* _Problem details_:
Retype each line of the data below exactly, beginning with the first and ending with the one that contains "thumb tip: (111, 52)". Pictures do not belong in the copy.

* _Data to examine_:
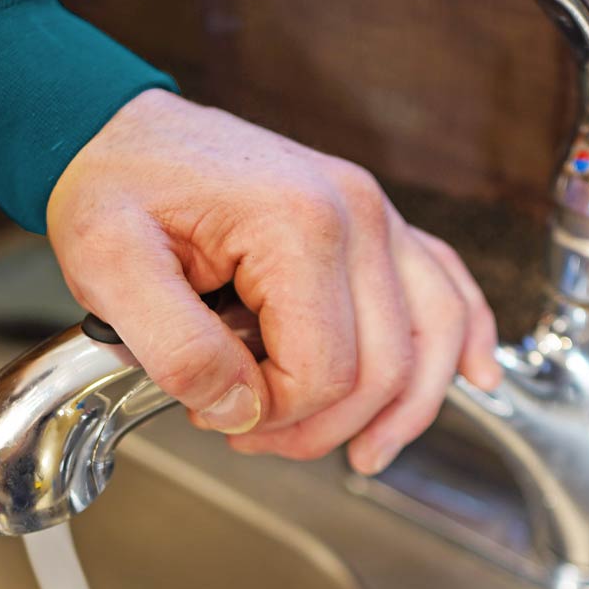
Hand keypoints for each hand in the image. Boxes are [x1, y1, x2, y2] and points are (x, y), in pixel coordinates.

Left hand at [46, 89, 500, 474]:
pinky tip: (478, 378)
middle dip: (325, 426)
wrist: (120, 135)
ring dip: (409, 408)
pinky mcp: (373, 225)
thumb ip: (177, 351)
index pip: (325, 371)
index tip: (221, 417)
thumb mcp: (110, 268)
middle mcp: (357, 214)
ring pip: (433, 336)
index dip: (278, 418)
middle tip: (257, 438)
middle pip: (386, 365)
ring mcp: (374, 216)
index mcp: (298, 225)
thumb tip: (242, 410)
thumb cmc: (116, 188)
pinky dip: (466, 339)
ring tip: (369, 454)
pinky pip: (445, 285)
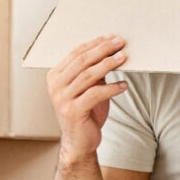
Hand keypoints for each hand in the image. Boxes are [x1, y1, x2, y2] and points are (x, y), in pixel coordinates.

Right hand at [48, 35, 128, 163]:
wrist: (79, 142)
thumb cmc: (86, 114)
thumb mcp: (89, 89)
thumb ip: (94, 73)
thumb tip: (111, 52)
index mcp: (55, 76)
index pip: (75, 53)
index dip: (95, 43)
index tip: (111, 37)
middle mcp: (55, 85)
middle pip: (82, 61)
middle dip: (103, 50)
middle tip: (120, 43)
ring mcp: (62, 98)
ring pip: (88, 75)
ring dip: (108, 64)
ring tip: (123, 58)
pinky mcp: (73, 111)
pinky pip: (95, 94)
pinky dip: (112, 88)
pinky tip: (124, 85)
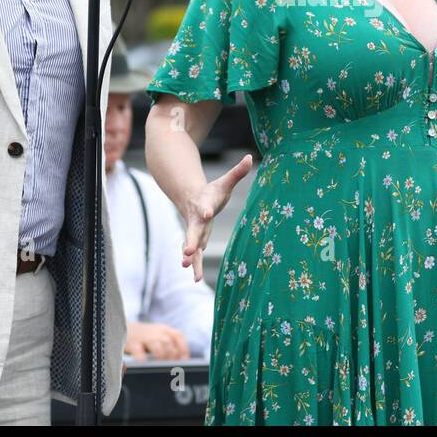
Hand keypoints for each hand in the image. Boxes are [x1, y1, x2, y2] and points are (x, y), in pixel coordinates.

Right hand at [124, 322, 190, 360]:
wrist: (120, 327)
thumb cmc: (142, 337)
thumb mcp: (157, 336)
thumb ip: (167, 345)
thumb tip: (179, 361)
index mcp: (164, 329)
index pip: (178, 336)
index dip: (183, 349)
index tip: (184, 361)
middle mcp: (156, 332)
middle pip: (169, 343)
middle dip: (171, 356)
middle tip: (169, 366)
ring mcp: (144, 337)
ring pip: (157, 347)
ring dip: (160, 357)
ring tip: (159, 366)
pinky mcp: (132, 344)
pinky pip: (139, 352)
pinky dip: (143, 359)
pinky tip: (144, 363)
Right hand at [182, 153, 252, 281]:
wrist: (191, 199)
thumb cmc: (212, 192)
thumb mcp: (225, 182)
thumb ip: (237, 172)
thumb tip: (249, 157)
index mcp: (204, 204)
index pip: (206, 206)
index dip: (206, 209)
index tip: (207, 213)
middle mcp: (196, 220)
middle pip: (192, 230)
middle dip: (189, 240)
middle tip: (187, 250)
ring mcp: (194, 231)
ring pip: (191, 245)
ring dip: (190, 257)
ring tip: (186, 267)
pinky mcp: (195, 240)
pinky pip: (194, 255)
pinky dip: (194, 265)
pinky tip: (195, 279)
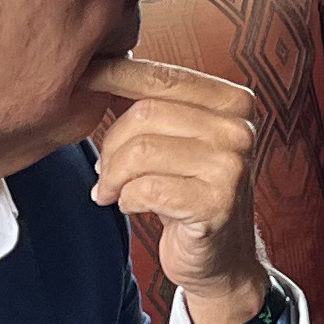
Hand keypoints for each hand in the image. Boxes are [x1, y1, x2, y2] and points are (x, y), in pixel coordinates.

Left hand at [83, 56, 270, 323]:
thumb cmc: (190, 193)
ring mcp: (232, 167)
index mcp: (233, 103)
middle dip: (112, 144)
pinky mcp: (216, 204)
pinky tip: (131, 205)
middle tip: (105, 170)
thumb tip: (97, 64)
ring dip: (113, 175)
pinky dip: (127, 198)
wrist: (222, 259)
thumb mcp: (178, 140)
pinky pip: (146, 189)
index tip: (84, 76)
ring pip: (141, 152)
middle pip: (145, 114)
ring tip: (111, 189)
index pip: (163, 77)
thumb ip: (154, 103)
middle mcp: (239, 130)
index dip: (116, 74)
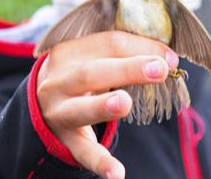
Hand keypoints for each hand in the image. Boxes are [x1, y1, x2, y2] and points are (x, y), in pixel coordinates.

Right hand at [36, 31, 178, 178]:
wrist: (39, 105)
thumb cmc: (79, 75)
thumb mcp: (92, 58)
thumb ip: (124, 55)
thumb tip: (168, 59)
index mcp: (70, 52)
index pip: (109, 44)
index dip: (142, 48)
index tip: (170, 59)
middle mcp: (59, 80)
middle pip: (93, 73)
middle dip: (127, 70)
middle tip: (158, 70)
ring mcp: (59, 111)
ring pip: (80, 108)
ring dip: (102, 106)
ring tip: (123, 103)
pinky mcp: (65, 139)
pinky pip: (82, 151)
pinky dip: (100, 162)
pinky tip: (117, 173)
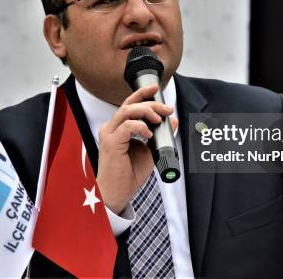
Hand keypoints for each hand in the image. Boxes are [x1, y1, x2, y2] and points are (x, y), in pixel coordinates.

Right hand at [96, 84, 178, 214]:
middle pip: (129, 104)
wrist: (117, 194)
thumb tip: (173, 121)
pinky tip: (149, 134)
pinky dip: (140, 126)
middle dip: (150, 103)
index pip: (129, 104)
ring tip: (158, 119)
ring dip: (146, 111)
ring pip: (127, 111)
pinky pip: (126, 126)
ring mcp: (109, 135)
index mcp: (118, 129)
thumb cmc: (129, 175)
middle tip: (167, 109)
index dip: (142, 94)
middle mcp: (111, 128)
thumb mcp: (150, 152)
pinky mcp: (111, 143)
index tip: (156, 90)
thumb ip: (161, 136)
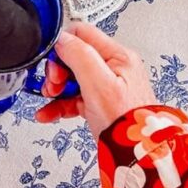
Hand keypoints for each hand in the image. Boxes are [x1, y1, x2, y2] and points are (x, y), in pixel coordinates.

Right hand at [35, 22, 154, 140]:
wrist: (138, 154)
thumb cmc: (126, 120)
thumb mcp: (99, 83)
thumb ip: (79, 55)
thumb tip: (62, 39)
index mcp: (117, 56)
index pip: (82, 34)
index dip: (62, 45)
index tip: (52, 62)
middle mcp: (113, 68)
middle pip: (74, 56)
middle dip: (57, 70)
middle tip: (53, 84)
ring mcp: (106, 86)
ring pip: (72, 78)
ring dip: (56, 88)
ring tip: (50, 98)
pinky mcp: (100, 103)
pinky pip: (74, 97)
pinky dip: (60, 104)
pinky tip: (48, 113)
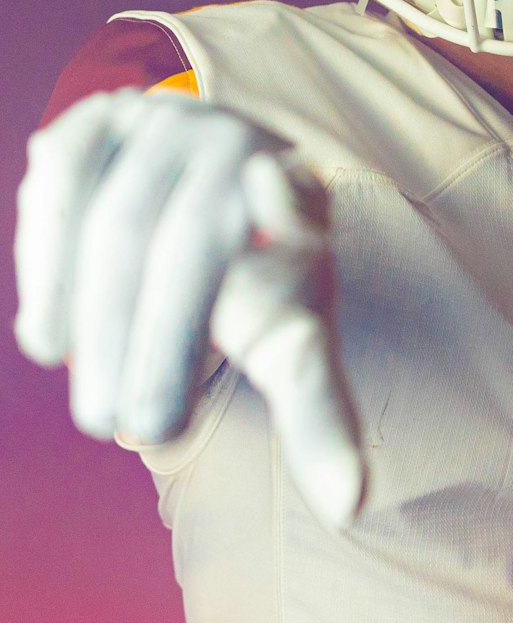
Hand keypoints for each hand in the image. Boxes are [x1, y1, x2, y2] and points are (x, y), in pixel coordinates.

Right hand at [14, 88, 365, 526]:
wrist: (196, 196)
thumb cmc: (249, 278)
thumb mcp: (287, 333)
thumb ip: (316, 407)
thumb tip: (353, 503)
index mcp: (296, 187)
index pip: (294, 206)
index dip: (286, 214)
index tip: (274, 210)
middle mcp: (235, 139)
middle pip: (188, 242)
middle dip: (158, 342)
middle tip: (137, 430)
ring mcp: (163, 119)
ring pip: (117, 218)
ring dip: (94, 317)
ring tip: (94, 403)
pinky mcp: (99, 119)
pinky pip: (63, 176)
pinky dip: (48, 255)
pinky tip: (50, 333)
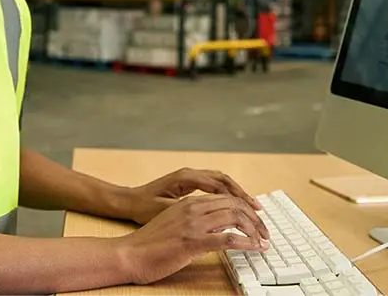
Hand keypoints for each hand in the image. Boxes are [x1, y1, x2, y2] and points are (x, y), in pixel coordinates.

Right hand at [117, 195, 270, 284]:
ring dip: (254, 230)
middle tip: (265, 232)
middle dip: (254, 218)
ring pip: (234, 218)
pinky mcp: (192, 241)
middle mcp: (192, 209)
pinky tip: (254, 248)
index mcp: (187, 203)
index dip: (244, 207)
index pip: (225, 198)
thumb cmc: (148, 243)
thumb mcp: (172, 224)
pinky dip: (245, 243)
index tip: (256, 220)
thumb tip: (213, 227)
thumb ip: (192, 221)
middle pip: (233, 205)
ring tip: (263, 241)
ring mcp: (192, 224)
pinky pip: (227, 239)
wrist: (129, 253)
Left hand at [120, 167, 263, 225]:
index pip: (220, 184)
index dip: (238, 198)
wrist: (128, 202)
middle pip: (225, 180)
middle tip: (258, 210)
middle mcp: (190, 173)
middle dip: (243, 195)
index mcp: (187, 177)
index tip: (252, 211)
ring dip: (236, 194)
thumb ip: (190, 210)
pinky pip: (213, 186)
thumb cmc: (143, 207)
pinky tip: (234, 207)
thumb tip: (214, 214)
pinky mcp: (189, 184)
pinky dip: (226, 195)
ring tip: (252, 208)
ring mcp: (190, 177)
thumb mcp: (166, 210)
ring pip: (220, 182)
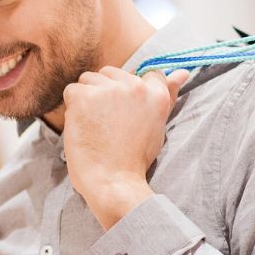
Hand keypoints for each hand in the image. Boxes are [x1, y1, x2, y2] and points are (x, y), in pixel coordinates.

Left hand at [62, 67, 189, 229]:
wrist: (113, 182)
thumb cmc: (135, 158)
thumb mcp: (158, 125)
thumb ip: (168, 95)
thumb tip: (182, 72)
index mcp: (156, 94)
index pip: (143, 74)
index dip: (129, 92)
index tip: (125, 112)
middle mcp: (135, 87)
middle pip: (110, 73)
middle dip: (105, 94)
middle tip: (109, 125)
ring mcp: (109, 90)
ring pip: (89, 80)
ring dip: (87, 99)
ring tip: (95, 126)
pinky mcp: (84, 97)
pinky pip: (71, 91)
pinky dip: (72, 109)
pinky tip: (82, 127)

* _Output_:
Hand keypoints for each hand in the image. Boxes are [x1, y1, x2, y2] and points are (x, y), in pixel coordinates.

Left hand at [46, 89, 500, 474]:
pinky tip: (478, 378)
middle dip: (325, 426)
wrist: (120, 135)
ring dip: (409, 408)
pinky mcp: (373, 225)
thumb ip: (177, 351)
index pip: (325, 371)
index tip: (221, 417)
thumb mcp: (110, 268)
middle mcp: (357, 214)
ring pip: (433, 336)
index dip: (278, 418)
middle tip: (257, 438)
middle pip: (386, 365)
ring mcp: (374, 216)
index mcp: (298, 225)
thumb tip: (242, 410)
thumb cmc: (116, 188)
pinky dip: (466, 339)
ring tip: (369, 454)
pinky pip: (445, 285)
Hand keypoints for each hand in the image. Boxes are [x1, y1, x2, y2] and points are (x, y), in pixel coordinates.

Right hand at [48, 35, 128, 163]:
wrist: (79, 142)
thumb cmc: (86, 114)
thumb mcp: (89, 89)
thumb ip: (94, 73)
thumb tip: (111, 52)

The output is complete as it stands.